Where's the code at? Just looks like a service.
Dunno where it's hiding. I know Arantor managed to reverse engineer it. Which he said was a bit of a mission. Could try asking him about it.
Or, you could just ask the dude who wrote it if he would be prepared to part with code for a good cause.
Since what it does is a sort of compression, wouldn't be easier to serve the files as gzip packages?
ETA: of course it doesn't mean it's easier because I always had problems in sending gzip instead of plain text files. O:-)
Never heard of it before ...
Certainly doing some form of compression wrapper, gzip or other. I'm probably wrong but I think that would mean the browser has to uncompressed the file each time its used? Or maybe it can uncompress it just once to the browser cache?
You save some amount of single time bandwidth (since the files are cached by the browser) at the expense of the computational overhead of uncompressing them. Not sure which would end up better, probably chasing gnat farts.
What the site does is basically: convert all the js to a text string, find some repeated patterns and replace them with placeholders, then wrap everything into some code that, client-side, does the "counter replacement" putting back the repeated patterns and ends with an equivalent of eval(string_of_code).
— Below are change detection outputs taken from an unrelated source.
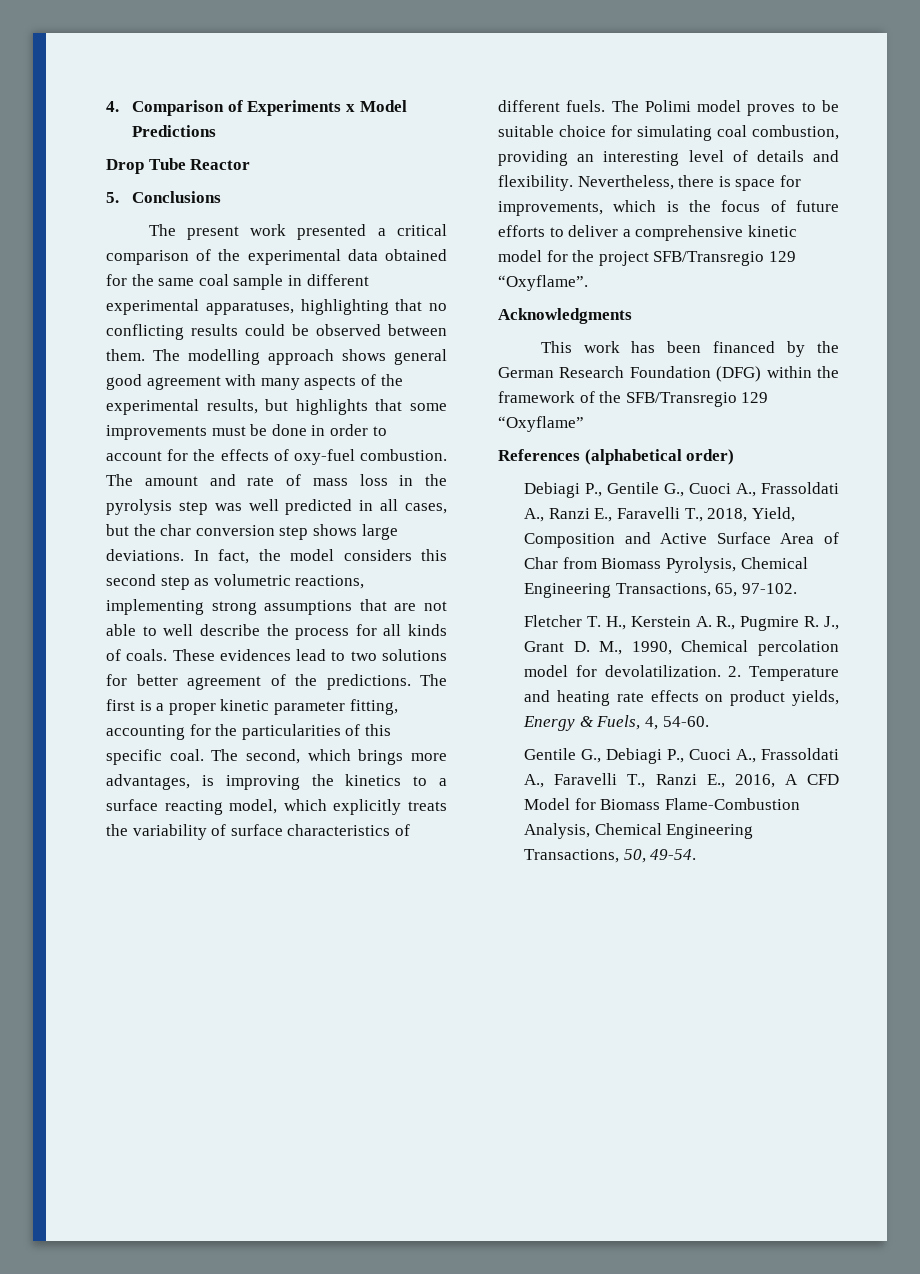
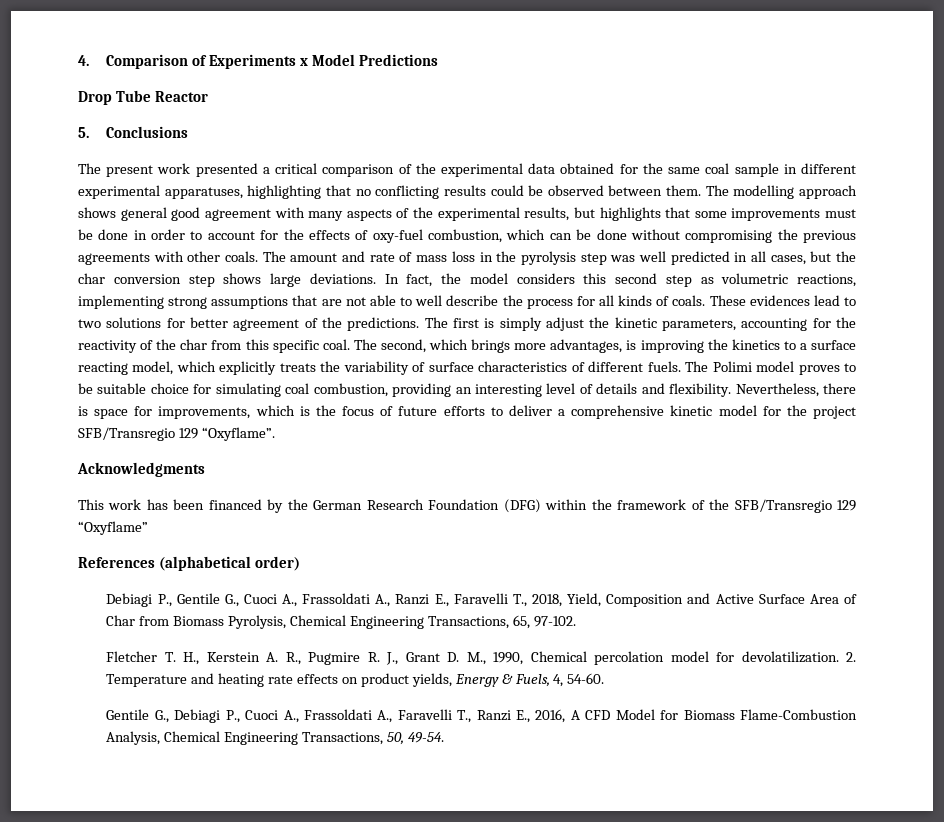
[359,449,447,461] combustion. -> [428,229,856,243] [78,251,259,265] combustion, which can be done without compromising the previous agreements with other coals.
[156,699,398,715] [106,724,361,740] a proper kinetic parameter fitting, accounting for the particularities of -> [499,317,857,331] [78,339,242,353] simply adjust the kinetic parameters, accounting for the reactivity of the char from

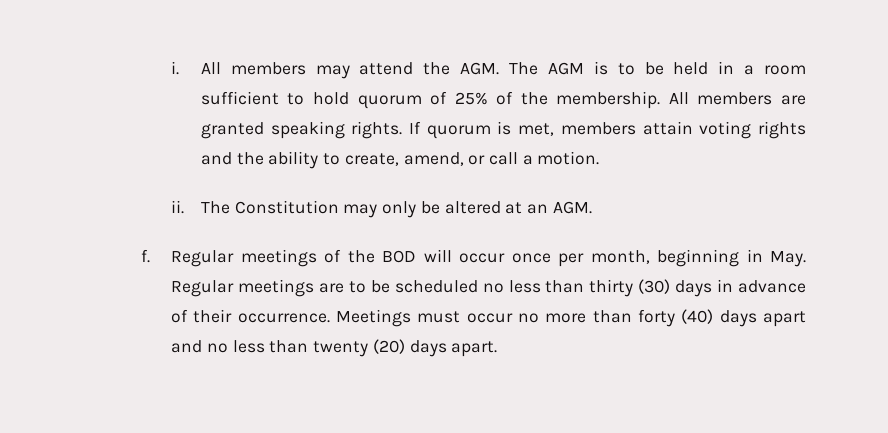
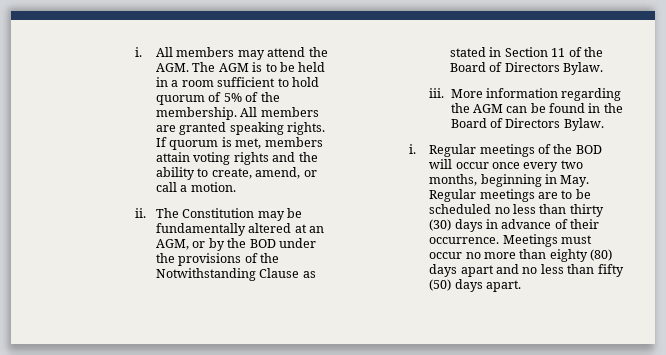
[454,92,488,105] 25% -> [223,93,242,102] 5%
[382,201,440,218] only be -> [287,208,303,218] [155,223,246,236] be fundamentally
[552,201,592,214] [141,249,151,263] AGM. // f. -> [155,238,316,251] [155,253,280,266] [155,268,316,281] [449,47,603,57] [449,62,604,75] [429,88,622,101] [450,103,623,113] [450,118,604,131] [408,144,416,154] AGM, or by the BOD under the provisions of the Notwithstanding Clause as stated in Section 11 of the Board of Directors Bylaw. // iii. More information regarding the AGM can be found in the Board of Directors Bylaw. // i.
[558,250,650,267] per month, -> [523,160,583,172] [429,174,478,186] every two months,
[638,309,714,327] forty (40) -> [549,249,613,262] eighty (80)
[313,339,405,357] twenty (20) -> [597,264,624,277] [429,279,452,291] fifty (50)

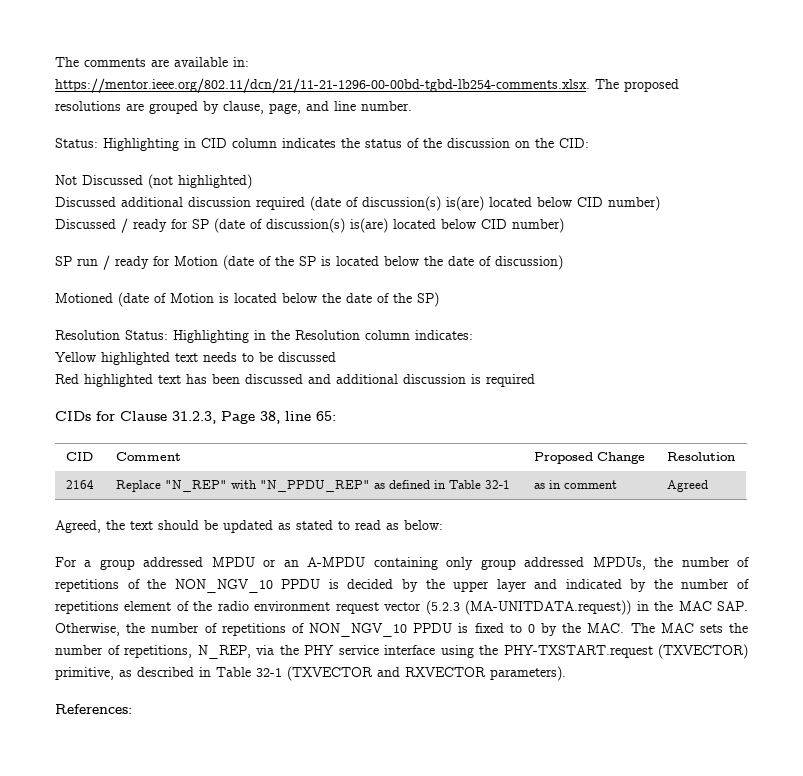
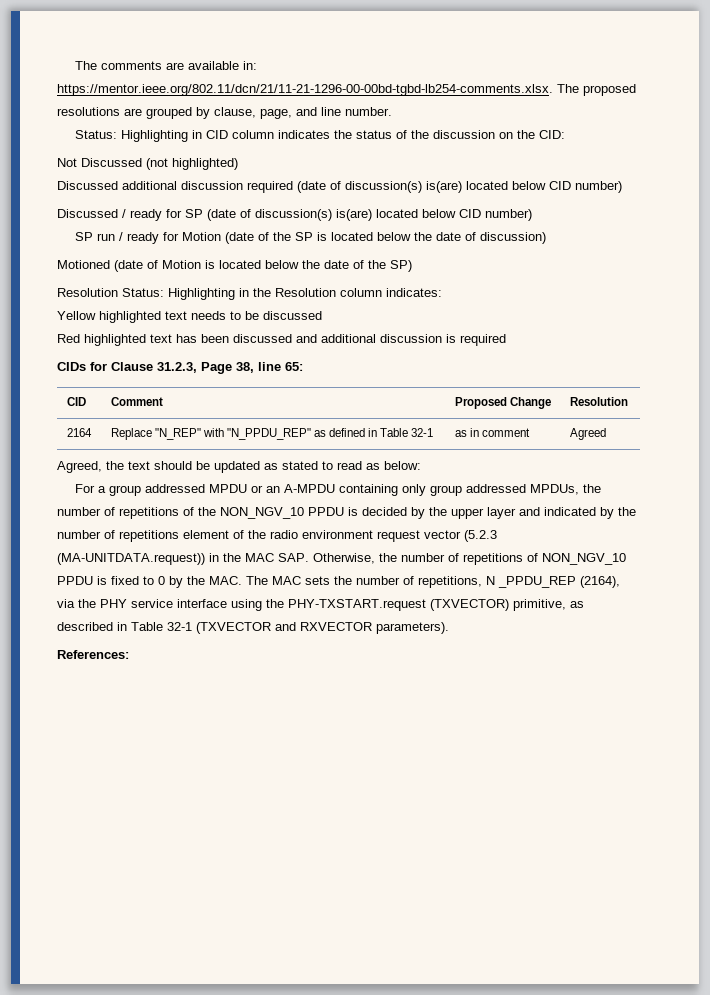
[197,645,251,659] N_REP, -> [486,576,620,588] N _PPDU_REP (2164),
Yeah, what Ema said, AFAICT. Makes for very small files without gzipping.
So it does require the client to "unpack" the JS file before it can be used, and perhaps each time ... interesting concept, not sure about whats really better for the client, a few more bits or a bit more processing.
Dunno. If it aint done with CSS, I have no idea. :P I just thought it was interesting and was wondering if it was worthwhile.
It should give less load on the server, and less bandwidth usage. Client? Not so sure. I suppose I could drop the dude an email and ask.
I think we're better off without having the client do decompression at the Javascript level.